Modern brain imaging combined with modern research into genetics and gene expression threaten to pull the rugs of complacency out from under the pseudosciences of social science, and none too soon.

Here are some interesting findings from a brain imaging comparison of criminal offenders with borderline personality, vs. sociopathic criminal offenders:

The investigators took MRI scans of the two groups of antisocial offenders, with the aim of exploring differences in the cerebral structure of their brains. All offenders had been convicted for capital, violent crimes (including severe bodily injury such as murder, manslaughter, robbery, or rape) from high-security forensic facilities and penal institutions and were formally diagnosed with antisocial personality disorder. There was also a comparison group of healthy men.

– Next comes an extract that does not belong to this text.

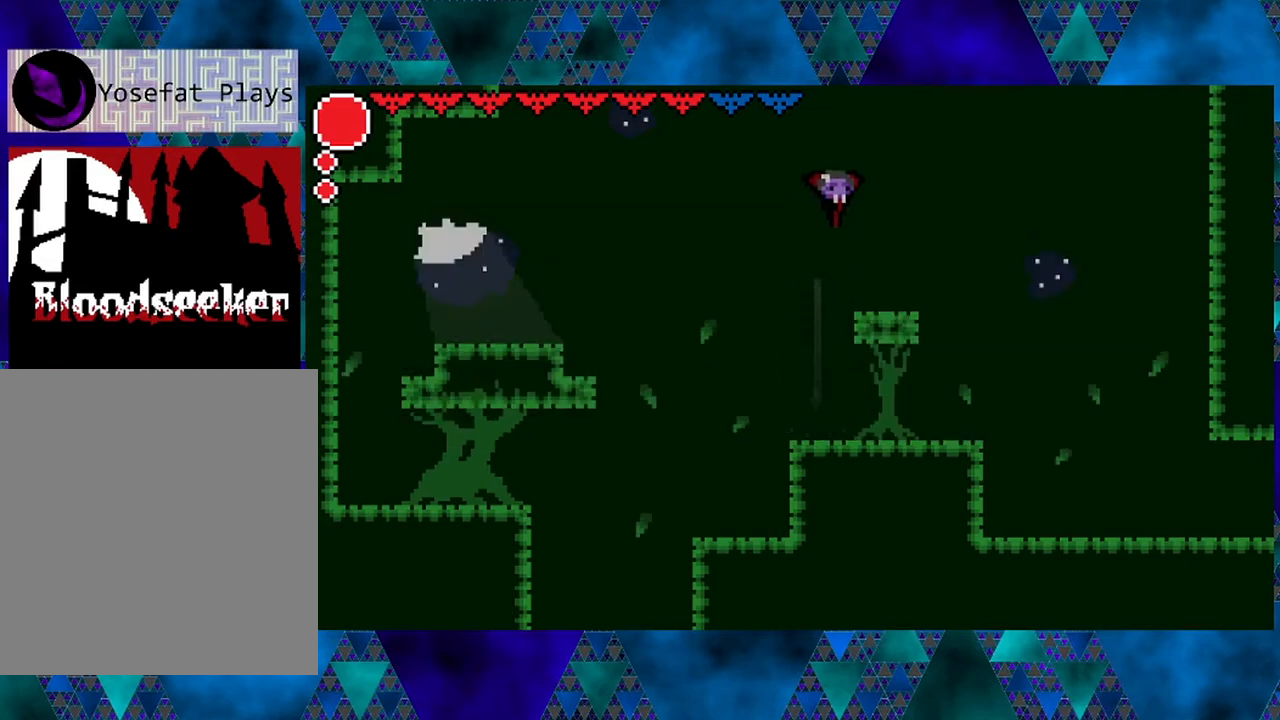
{"buttons": [], "left_stick": "center", "right_stick": "center", "events": [[117, "B", "up"], [300, "DPAD_RIGHT", "up"]]}
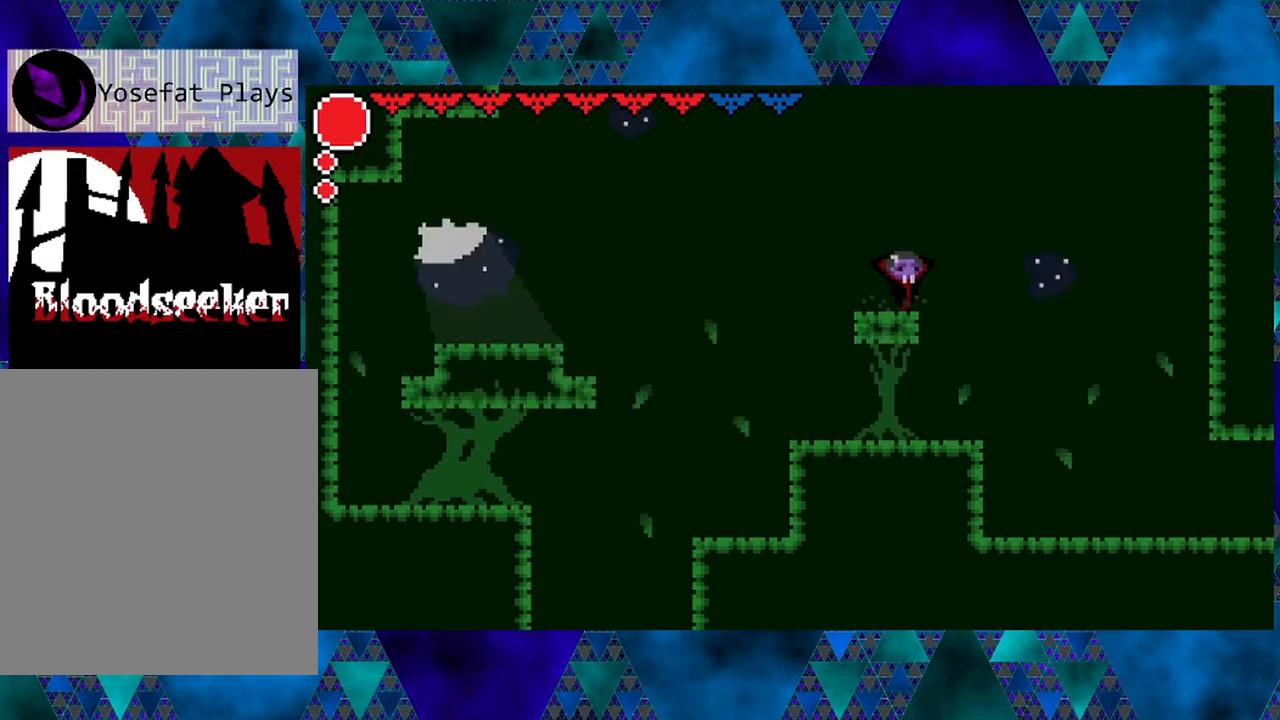
{"buttons": ["B", "DPAD_RIGHT"], "left_stick": "center", "right_stick": "center", "events": [[67, "B", "down"], [450, "DPAD_RIGHT", "down"], [483, "B", "up"], [500, "B", "down"]]}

What did the researchers find? The antisocial offenders with borderline personality disorder had alterations in the orbitofrontal and ventromedial prefrontal cortex regions, which are involved in emotion regulation and reactive aggression; there were also differences in the temporal pole, which is involved in the interpretation of other peoples’ motives. By contrast, the antisocial offenders with high psychopathic traits showed reduced volume mostly in midline cortical areas, which are involved in the processing of self-referential information and self reflection (i.e., dorsomedial prefrontal cortex, posterior cingulate/precuneus) and recognizing emotions of others (postcentral gyrus). According to the authors, these findings could reflect neural correlates of the psychopath’s hallmark features: callousness and moral bankruptcy

The authors note that their results must be replicated in larger samples. Still, they say, this inside look into the antisocial brain may yield clues to criminal behavior. __ PT

More at Sociopath World

Very interesting, with a great potential for providing a firmer scientific underpinning to different diagnoses of behaviour.

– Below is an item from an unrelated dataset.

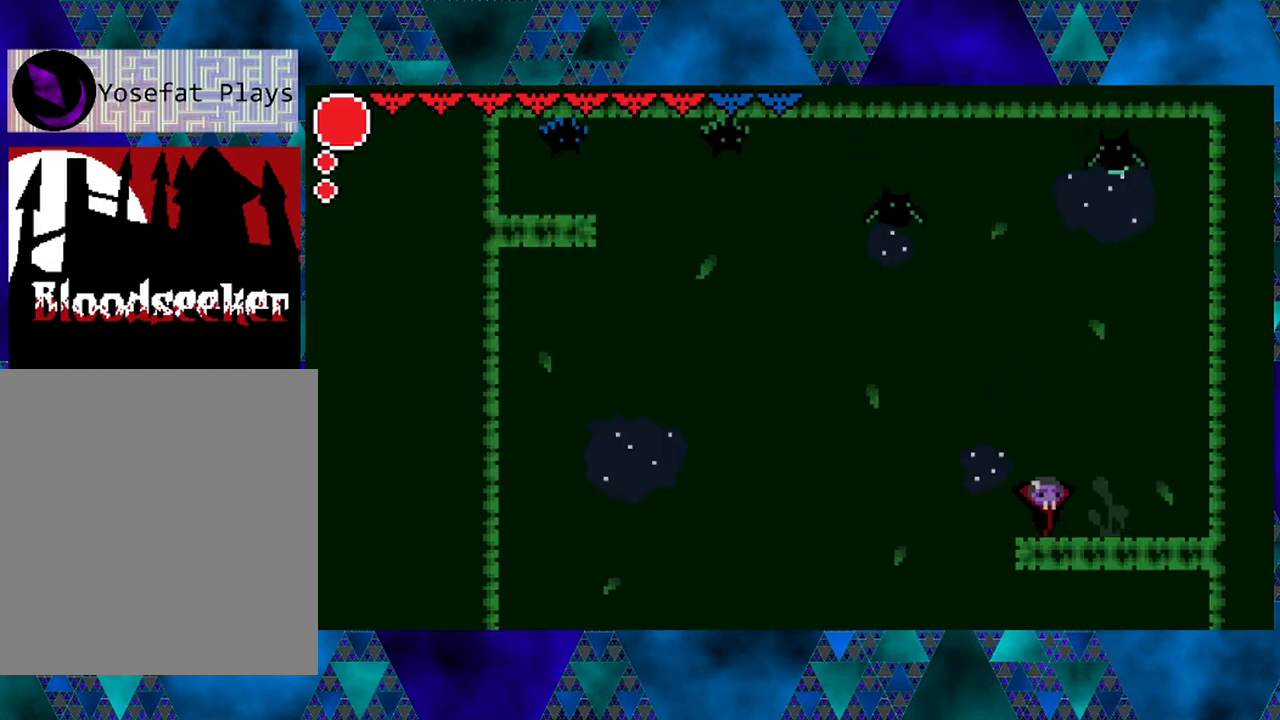
{"buttons": [], "left_stick": "center", "right_stick": "center", "events": []}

Even more exciting in terms of future potential, is the possibility of combining neuroimaging studies with studies of gene expression in the brain — including real time gene expression.

Here is a hint at what is possible in terms of connecting genetics findings with psychopathological disorders:

The overlap in heritability attributable to common genetic variation was about 15 percent between schizophrenia and bipolar disorder, about 10 percent between bipolar disorder and depression, about 9 percent between schizophrenia and depression, and about 3 percent between schizophrenia and autism.

The newfound molecular genetic evidence linking schizophrenia and depression, if replicated, could have important implications for diagnostics and research, say the researchers. They expected to see more overlap between ADHD and autism, but the modest schizophrenia-autism connection is consistent with other emerging evidence.

The study results also attach numbers to molecular evidence documenting the importance of heritability traceable to common genetic variation in causing these five major mental illnesses. Yet this still leaves much of the likely inherited genetic contribution to the disorders unexplained __Psypost

Combining gene studies with functional and anatomical neuroimaging studies, will push the science of mental disorders forward appreciably. Real time study of gene expression in the brain will bring the study of psychiatric disorders into the 21st century.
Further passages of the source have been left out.